Ödev cevabı kısaca,
İnsanlar, doğayla doğrudan etkileşim halindedir. İnsanın doğayla olan ilişkisi doğuştandır. Temel ihtiyaçları doğrultusunda sürekli ve kalıcı bir ilişki kuran insanlar, beslenme, barınma ve korunma ihtiyaçlarının çok büyük bir bölümünü doğan karşılamaktadır. Öte yandan insan bütünüyle ekolojik denge içerisinde yer alan bir canlı olarak doğayla kopmayan bir bütünlük içindedir. Ağaçları kesmek, omanları yakmak, yerlere tükürmek, yerlere izmarit atmak, fabrika bacalarına filtre takmamak ve denizlere çöp atmak.
İnsanın doğayla olan ilişkisinden dolayı verdikleri ve aldıkları bulunmaktadır. İnsanlar teknolojinin gelişmesi ve insani arzuların yozlaşması sonucunda doğaya zarar veren hareketler içinde yer almaktadır. Çevre kirliliği olarak insanlığın önünde bir sorun oluşması bu nedenledir.
Çevre kirliliği denince akla kısa vadeli kirliliklerden daha çok, uzun vadeli ve feci sonuçları olan kirlilikler gelmelidir. Su, hava, ses, gürültü, ışık kirlilikleri, sanayi atıkları, şehirleşmenin getirdiği yoğunluklar dünyaya ve haliyle doğaya uzun vadeli zararlar vermektedir.
Bu zararların en belirginleri, atmosferin incelmesi, ozonun delinmesi, küresel ısınma, buzulların erimesi, iklimlerin değişmesi, su kaynaklarının azalması, depremlerin çoğalması, yangınların artması, ormanların azalması ve benzeri şekildedir.

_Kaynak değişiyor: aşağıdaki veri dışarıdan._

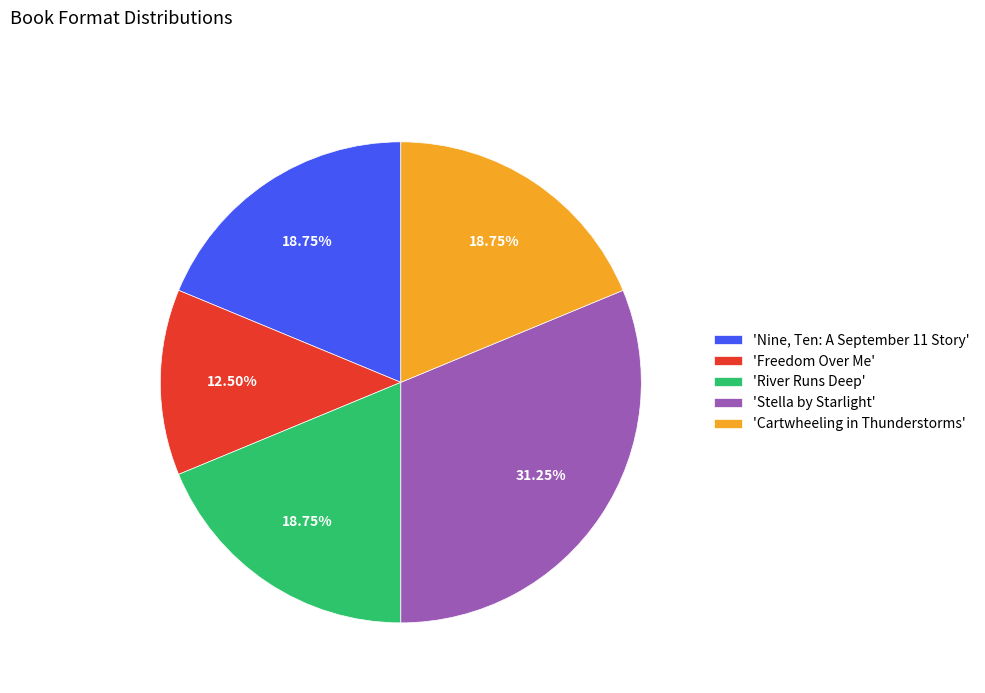

What is the smallest slice in the pie chart?

'Freedom Over Me'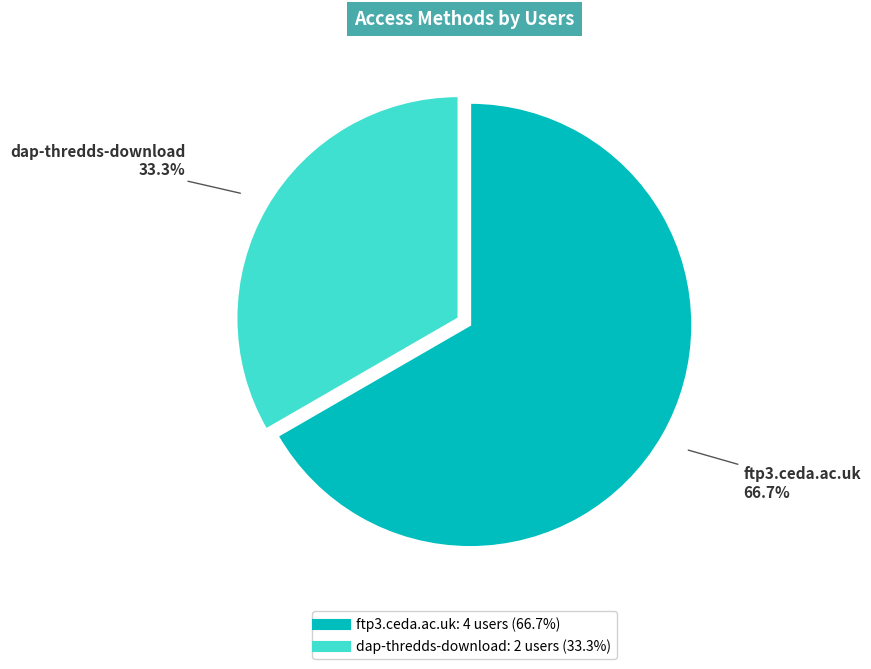

What is the smallest slice in the pie chart?

dap-thredds-download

Sanayileşme, fabrikalaşma, şehirleşme ve gelişen teknolojik imkanların olumsuz etkileri insanı ve çevresini yani doğal yaşamı doğrudan etkileyen olguların oluşmasına neden olmaktadır. Ayrıca açığa çıkan enerji ihtiyaçları için yapılan yanlış yatırımlar doğayı tahrip etmekte ve ekolojik dengeyi doğrudan vurmaktadır. Hayvan ve bitki nesillerinin tükenmesi, tarihi ve doğal eserlerin özelliğini kaybetmesi insan kaynaklı oluşan doğaya verilen zararların bir başka tarafıdır.